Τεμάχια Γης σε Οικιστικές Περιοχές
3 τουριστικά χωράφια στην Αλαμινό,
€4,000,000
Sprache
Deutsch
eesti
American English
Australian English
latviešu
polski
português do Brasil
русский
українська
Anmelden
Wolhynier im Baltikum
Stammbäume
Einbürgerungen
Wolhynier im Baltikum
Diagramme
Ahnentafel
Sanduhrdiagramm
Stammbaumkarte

...

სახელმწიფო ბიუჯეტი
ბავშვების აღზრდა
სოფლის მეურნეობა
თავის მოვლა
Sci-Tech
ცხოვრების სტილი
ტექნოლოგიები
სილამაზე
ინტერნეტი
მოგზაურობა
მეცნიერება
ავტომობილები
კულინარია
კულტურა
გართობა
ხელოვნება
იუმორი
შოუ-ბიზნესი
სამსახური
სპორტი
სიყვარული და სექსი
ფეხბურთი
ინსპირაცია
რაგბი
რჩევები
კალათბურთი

--

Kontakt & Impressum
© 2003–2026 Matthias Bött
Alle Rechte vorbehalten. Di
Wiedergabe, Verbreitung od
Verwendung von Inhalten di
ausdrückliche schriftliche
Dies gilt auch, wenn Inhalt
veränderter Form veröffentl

▶ **What you have to do**
From the material above, set down exactly the lines starting at the one with "Τεμάχια Γης σε Οικιστικές Περιοχές" and ending at the one with "Stammbaumkarte", end lines included.

▶ **Response to this exercise**
Τεμάχια Γης σε Οικιστικές Περιοχές
3 τουριστικά χωράφια στην Αλαμινό,
€4,000,000
Sprache
Deutsch
eesti
American English
Australian English
latviešu
polski
português do Brasil
русский
українська
Anmelden
Wolhynier im Baltikum
Stammbäume
Einbürgerungen
Wolhynier im Baltikum
Diagramme
Ahnentafel
Sanduhrdiagramm
Stammbaumkarte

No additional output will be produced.